I freshened up in one of the rooms and set out to explore the property. Jag Mandir is also referred to as Lake Garden Palace. When you get off the boat, the garden is on the right-hand side. Here again, there are three steps at the entrance. After this, I went around the garden till the time there was a flat pathway. I did not see rest of the garden because I was tired of the many single-steps spread around. Even then I’d call this a good place to watch the sun go down and take pictures.

We had dinner at the Darikhana restaurant. It gave us a view of the lake but since it was dark we could only see reflections of the lights from distant monuments. The food and its taste are nothing to talk about. I also found it expensive at Rs 2000 cover charge per person. We were 5 adults and after ordering a round of drinks, one vegetarian and a non-vegetarian starter, we were close to exhausting the cover charge.

When returning, instead of a chartered jetty, we traveled back in a big ferry used by other tourists and the Jagmandir staff. This was more spacious.

Except for having a meal here, I would recommend you to visit Jag Mandir purely to enjoy its location in the middle of the lake. Just sitting in the garden or the open the restaurant, watching the calm lake and flock of birds making their way to their homes at sunset is peaceful.

Magical fountains at ‘accessible’ Saheliyon Ki Bari

Most of us are familiar with the modern light and sound shows that are put up with the use of musical fountains of varying length and breadth.

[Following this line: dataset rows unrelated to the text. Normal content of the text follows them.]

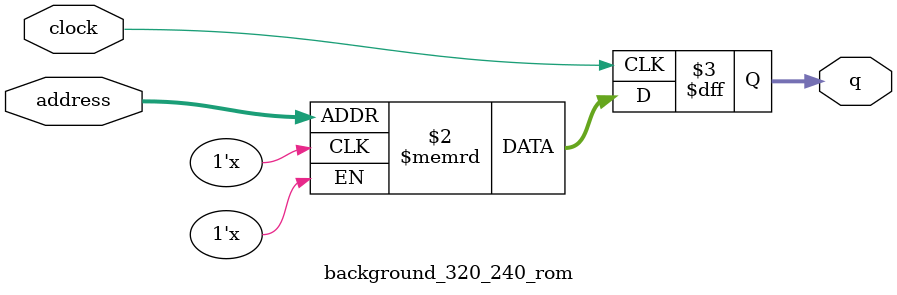
<source format=sv>
module background_320_240_rom (
	input logic clock,
	input logic [16:0] address,
	output logic [3:0] q
);

logic [3:0] memory [0:76799] /* synthesis ram_init_file = "./background_320_240/background_320_240.mif" */;

always_ff @ (posedge clock) begin
	q <= memory[address];
end

endmodule

</source>
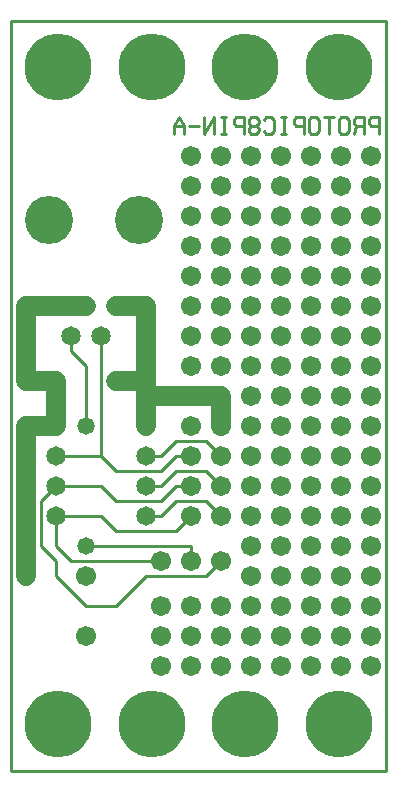
<source format=gbl>
%MOIN*%
%FSLAX25Y25*%
G04 D10 used for Character Trace; *
G04     Circle (OD=.01000) (No hole)*
G04 D11 used for Power Trace; *
G04     Circle (OD=.06700) (No hole)*
G04 D12 used for Signal Trace; *
G04     Circle (OD=.01100) (No hole)*
G04 D13 used for Via; *
G04     Circle (OD=.05800) (Round. Hole ID=.02800)*
G04 D14 used for Component hole; *
G04     Circle (OD=.06500) (Round. Hole ID=.03500)*
G04 D15 used for Component hole; *
G04     Circle (OD=.06700) (Round. Hole ID=.04300)*
G04 D16 used for Component hole; *
G04     Circle (OD=.08100) (Round. Hole ID=.05100)*
G04 D17 used for Component hole; *
G04     Circle (OD=.08900) (Round. Hole ID=.05900)*
G04 D18 used for Component hole; *
G04     Circle (OD=.11300) (Round. Hole ID=.08300)*
G04 D19 used for Component hole; *
G04     Circle (OD=.16000) (Round. Hole ID=.13000)*
G04 D20 used for Component hole; *
G04     Circle (OD=.18300) (Round. Hole ID=.15300)*
G04 D21 used for Component hole; *
G04     Circle (OD=.22291) (Round. Hole ID=.19291)*
%ADD10C,.01000*%
%ADD11C,.06700*%
%ADD12C,.01100*%
%ADD13C,.05800*%
%ADD14C,.06500*%
%ADD15C,.06700*%
%ADD16C,.08100*%
%ADD17C,.08900*%
%ADD18C,.11300*%
%ADD19C,.16000*%
%ADD20C,.18300*%
%ADD21C,.22291*%
%IPPOS*%
%LPD*%
G90*X0Y0D02*D21*X15625Y15625D03*D15*              
X25000Y45000D03*D21*X46875Y15625D03*D15*          
X50000Y35000D03*Y45000D03*Y55000D03*D12*X25000D02*
X35000D01*X25000D02*X15000Y65000D01*Y70000D01*    
X10000Y75000D01*Y90000D01*X15000Y95000D01*D14*D03*
D12*X30000D01*X35000Y90000D01*X50000D01*          
X55000Y95000D01*X60000D01*D15*D03*D12*            
X70000Y85000D02*X65000Y90000D01*D15*              
X70000Y85000D03*D12*X55000Y90000D02*X65000D01*    
X50000Y85000D02*X55000Y90000D01*X45000Y85000D02*  
X50000D01*D14*X45000D03*D12*X35000Y80000D02*      
X55000D01*X35000D02*X30000Y85000D01*X15000D01*D14*
D03*D12*Y75000D01*X20000Y70000D01*X50000D01*D15*  
D03*D12*X35000Y55000D02*X45000Y65000D01*X65000D01*
X70000Y70000D01*D15*D03*X80000Y65000D03*D12*      
X60000Y70000D02*Y75000D01*D15*Y70000D03*D12*      
X25000Y75000D02*X60000D01*D13*X25000D03*D15*      
Y65000D03*D14*X45000Y95000D03*D12*X50000D01*      
X55000Y100000D01*X65000D01*X70000Y95000D01*D15*   
D03*X80000Y85000D03*Y105000D03*X60000D03*D12*     
X55000D01*X50000Y100000D01*X35000D01*             
X30000Y105000D01*X15000D01*D14*D03*D13*           
X25000Y115000D03*D12*Y135000D01*X20000Y140000D01* 
Y145000D01*D14*D03*X25000Y155000D03*D11*X5000D01* 
Y130000D01*X15000D01*D14*D03*D11*Y115000D01*D14*  
D03*D11*X5000D01*Y65000D01*D14*D03*               
X45000Y105000D03*D12*X50000D01*X55000Y110000D01*  
X65000D01*X70000Y105000D01*D15*D03*               
X80000Y95000D03*Y115000D03*X60000D03*X70000D03*   
D11*Y125000D01*X45000D01*Y115000D01*D14*D03*D11*  
Y125000D02*Y130000D01*X35000D01*D14*D03*D11*      
X45000D02*Y155000D01*X35000D01*D14*D03*           
X30000Y145000D03*D12*Y105000D01*X55000Y80000D02*  
X60000Y85000D01*D15*D03*X80000Y75000D03*          
X90000Y55000D03*Y115000D03*Y65000D03*Y75000D03*   
Y85000D03*X60000Y55000D03*X90000Y95000D03*        
X70000Y55000D03*X90000Y105000D03*X80000Y55000D03* 
X100000Y45000D03*Y125000D03*Y55000D03*            
X90000Y125000D03*X100000Y65000D03*                
X80000Y125000D03*X100000Y75000D03*Y85000D03*      
X60000Y45000D03*X100000Y95000D03*X70000Y45000D03* 
X100000Y105000D03*X80000Y45000D03*                
X100000Y115000D03*X90000Y45000D03*                
X110000Y35000D03*Y135000D03*Y45000D03*            
X100000Y135000D03*X110000Y55000D03*               
X90000Y135000D03*X110000Y65000D03*                
X80000Y135000D03*X110000Y75000D03*                
X70000Y135000D03*X110000Y85000D03*                
X60000Y135000D03*Y35000D03*X110000Y95000D03*      
X70000Y35000D03*X110000Y105000D03*X80000Y35000D03*
X110000Y115000D03*X90000Y35000D03*                
X110000Y125000D03*X100000Y35000D03*               
X120000Y145000D03*Y35000D03*X110000Y145000D03*    
X120000Y45000D03*X100000Y145000D03*               
X120000Y55000D03*X90000Y145000D03*                
X120000Y65000D03*X80000Y145000D03*                
X120000Y75000D03*X70000Y145000D03*                
X120000Y85000D03*X60000Y145000D03*                
X120000Y95000D03*Y105000D03*Y115000D03*Y125000D03*
Y135000D03*Y155000D03*X110000D03*X100000D03*      
X90000D03*X80000D03*X70000D03*X60000D03*D21*      
X78125Y15625D03*X109375D03*D15*X120000Y165000D03* 
X110000D03*X100000D03*X90000D03*X80000D03*        
X70000D03*X60000D03*D12*X0Y0D02*X125000D01*       
Y250000D01*X0D01*Y0D01*D15*X120000Y175000D03*     
X110000D03*X100000D03*X90000D03*X80000D03*        
X70000D03*X60000D03*X120000Y185000D03*X110000D03* 
X100000D03*X90000D03*X80000D03*X70000D03*         
X60000D03*D19*X42500Y183500D03*X12500D03*D15*     
X120000Y195000D03*X110000D03*X100000D03*X90000D03*
X80000D03*X70000D03*X60000D03*X120000Y205000D03*  
X110000D03*X100000D03*X90000D03*X80000D03*        
X70000D03*X60000D03*D10*X122511Y212129D02*        
Y217871D01*X120000D01*X119163Y216914D01*          
Y215957D01*X120000Y215000D01*X122511D01*          
X117511Y212129D02*Y217871D01*X115000D01*          
X114163Y216914D01*Y215957D01*X115000Y215000D01*   
X117511D01*X115000D02*X114163Y212129D01*          
X109163Y213086D02*X110000Y212129D01*X111674D01*   
X112511Y213086D01*Y216914D01*X111674Y217871D01*   
X110000D01*X109163Y216914D01*Y213086D01*          
X105837Y212129D02*Y217871D01*X107511D02*          
X104163D01*X99163Y213086D02*X100000Y212129D01*    
X101674D01*X102511Y213086D01*Y216914D01*          
X101674Y217871D01*X100000D01*X99163Y216914D01*    
Y213086D01*X97511Y212129D02*Y217871D01*X95000D01* 
X94163Y216914D01*Y215957D01*X95000Y215000D01*     
X97511D01*X90837Y212129D02*Y217871D01*            
X91674Y212129D02*X90000D01*X91674Y217871D02*      
X90000D01*X84163Y213086D02*X85000Y212129D01*      
X86674D01*X87511Y213086D01*Y216914D01*            
X86674Y217871D01*X85000D01*X84163Y216914D01*      
X81674Y215000D02*X82511Y215957D01*Y216914D01*     
X81674Y217871D01*X80000D01*X79163Y216914D01*      
Y215957D01*X80000Y215000D01*X81674D01*            
X82511Y214043D01*Y213086D01*X81674Y212129D01*     
X80000D01*X79163Y213086D01*Y214043D01*            
X80000Y215000D01*X77511Y212129D02*Y217871D01*     
X75000D01*X74163Y216914D01*Y215957D01*            
X75000Y215000D01*X77511D01*X70837Y212129D02*      
Y217871D01*X71674Y212129D02*X70000D01*            
X71674Y217871D02*X70000D01*X67511Y212129D02*      
Y217871D01*X64163Y212129D01*Y217871D01*           
X62511Y215000D02*X59163D01*X57511Y212129D02*      
Y215000D01*X55837Y217871D01*X54163Y215000D01*     
Y212129D01*X57511Y215000D02*X54163D01*D21*        
X109375Y234375D03*X78125D03*X46875D03*X15625D03*  
M02*                                              

</source>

But this Saheliyon Ki Bari (aka Garden of the Maidens), built over 300 years ago, is nothing but pure magic. The Maharana specially created Fatehsagar lake so that it’s stored water can be used in this garden. Because of the higher elevation of the lake, water would flow into the fountains without the use of any motors.

They are a total of five fountains with one of them in the centre. At any time in the surrounding four fountains, if you start clapping rigorously, the strength of the water flow increases. It was a truly magical moment to see my family clapping and the intensity of water in the fountain go higher.

At the entrance is the Welcome fountain that goes along the pathway. Further down is Savan Badho. When you close your eyes and listen, you will feel like it’s raining. The Kamal Talai fountain pond is filled with Lotus plants. It is said that the king and queen would sit on opposite sides of this fountain and watch the artisans perform. The fourth fountain is in Raas Leela area where the royalty enjoyed playing Holi. The fifth is Bin Badal Barsaat that the Maharana created especially for his daughter. This is the only inaccessible place in the entire garden because of its steps.

Overall, there are pathways leading to all the fountains, except one, and through the beautiful flower gardens. This is clearly one of the most accessible places in Udaipur and no wheelchair user should miss this.

I hope that this article was able to bust all myths related to how accessible or inaccessible Udaipur is. Of all the historic cities in India, Udaipur must certainly be on the bucket list for wheelchair users.